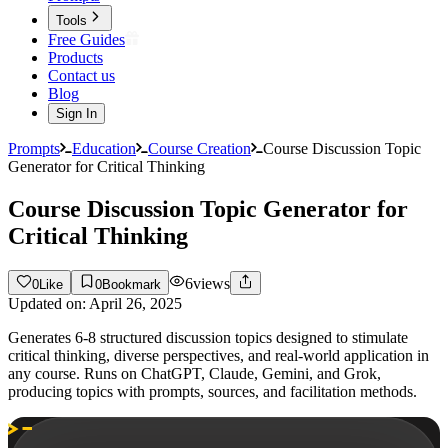
Tools
Free Guides
Products
Contact us
Blog
Sign In
Prompts
Education
Course Creation
Course Discussion Topic
Generator for Critical Thinking
Course Discussion Topic Generator for
Critical Thinking
6
views
0
Like
0
Bookmark
Updated on:
April 26, 2025
Generates 6-8 structured discussion topics designed to stimulate
critical thinking, diverse perspectives, and real-world application in
any course. Runs on ChatGPT, Claude, Gemini, and Grok,
producing topics with prompts, sources, and facilitation methods.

Task goal — How many lines in the records hold the string "topics"? Reply with the number alone.

Expected answer — 2